## Provided passage:
+ + + + + + +
As he tells it in his autobiography Beneath the Underdog, it’s the late 1950s and Mingus hasn’t slept in three weeks, his brain was like “a crazy TV set flicking picture stories in color and black-and-white.” He was wired, “sped-up,” walked the streets for hours with maybe-thoughts of visiting friends at Birdland but canceled the idea of dropping by to talk to someone anyone, who just might listen and help him unwind.

I decided if I called anybody they’d think I was only trying to get sympathy and attention. I kept walking across town, trying to think what in hell I’d done with my life.

Mingus considered his fifteen albums, the hundreds of recordings, the music he’d written and the music he’d yet to write, but still his brain sped on. Then he reached Bellevue with a big sentry guard standing on the other side of the gates, watching the musician approach. And that’s when I’m thinking, “No Mingus, don’t ask.”

I said, “Look, man, I haven’t slept in three weeks,” and he said, “This is no rest home, this place is for the mentally disturbed.”

“Look, man,” I said, “I am mentally disturbed. I’m a musician, I need help, and I once saw a film that said if you need help the first and most difficult task is having the guts to ask for it, so help me, man!”

The gatekeeper said, “I done told you this not where you want to go if you just sleepy. I can see from here you look a little tired, so go home, man, and go to bed. Ain’t crazy or nothing, are you?”

I said, “Maybe I am, maybe I’m not.”

And he said, “Well, take my word for it, you don’t want to come in here. If I was to let you in first thing you’d say when I close that door behind you is “Lemme out, I ain’t crazy!”

Mingus shoulda listened. First thing over the gate, “Here’s that crazy one,” and buttoned-up tight in a strait-jacket—O, America, so this is how you treat genius?

Inside, Mingus can’t sleep, there’s snoring and crying and farting and still no peace. It’s near breakfast and soon the nurses will do their rounds and Mingus will have to get up, eat some food, take his meds, and listen to the blatherings of some racist psycho-doc.

Then I heard him say to another doctor, “Negroes are paranoiac, unrealistic people who believe the whole world is against them.”

I said, “Tell me, doctor, do you mean all Negroes on this earth or only the Negroes in this room?”

He said, “I see I’m getting through to Mingus now,” and I said, “That you are Herr Doktor. Tell me, is this paranoia we all have curable?”

And he said, “Yes, this is what I am so happy to tell you. I can cure this disease with a simple operation on the frontal lobe, called a lobotomy, and then you’ll be all right.”

As soon as he gets out of the interview with Herr Doktor, Mingus looks for a phone. He calls his friend Nat Hentoff and tells him where he is. He can’t talk long, there’s a Nazi doctor, “a prejudiced white cocksucker so high on white supremacy that he’s blowing the whole USA scene on integration singlehanded… Nat I’m scared. You gotta get me out of here!”
+ + + + + + +
## Material provided:
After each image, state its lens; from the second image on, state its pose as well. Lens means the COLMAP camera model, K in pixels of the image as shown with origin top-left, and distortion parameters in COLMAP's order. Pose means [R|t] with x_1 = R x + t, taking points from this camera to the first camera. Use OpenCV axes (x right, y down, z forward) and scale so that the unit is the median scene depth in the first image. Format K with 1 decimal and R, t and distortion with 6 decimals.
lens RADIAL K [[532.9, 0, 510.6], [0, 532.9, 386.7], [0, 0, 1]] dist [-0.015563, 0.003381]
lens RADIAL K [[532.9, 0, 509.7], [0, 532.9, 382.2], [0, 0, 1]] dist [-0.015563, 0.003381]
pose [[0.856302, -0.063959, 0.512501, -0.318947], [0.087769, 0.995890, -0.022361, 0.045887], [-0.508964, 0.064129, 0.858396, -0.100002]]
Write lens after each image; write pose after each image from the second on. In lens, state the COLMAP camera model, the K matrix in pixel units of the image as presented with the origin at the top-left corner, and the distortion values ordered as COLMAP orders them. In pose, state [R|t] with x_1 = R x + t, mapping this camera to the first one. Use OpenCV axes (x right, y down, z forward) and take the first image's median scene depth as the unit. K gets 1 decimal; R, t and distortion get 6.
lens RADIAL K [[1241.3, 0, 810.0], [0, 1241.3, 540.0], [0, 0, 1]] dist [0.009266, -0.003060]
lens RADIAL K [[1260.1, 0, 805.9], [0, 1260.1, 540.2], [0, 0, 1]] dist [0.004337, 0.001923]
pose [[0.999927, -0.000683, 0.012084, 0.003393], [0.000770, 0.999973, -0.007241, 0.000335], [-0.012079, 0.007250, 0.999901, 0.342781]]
+ + + + + + +
## Your assignment:
Answer from the Mingus passage:
(a) How long has Mingus gone without sleep?
(b) What operation does the doctor say will cure the paranoia?
(c) Whom does Mingus phone after the interview with the doctor?

## Output:
(a) Three weeks.
(b) A lobotomy, a simple operation on the frontal lobe.
(c) His friend Nat Hentoff.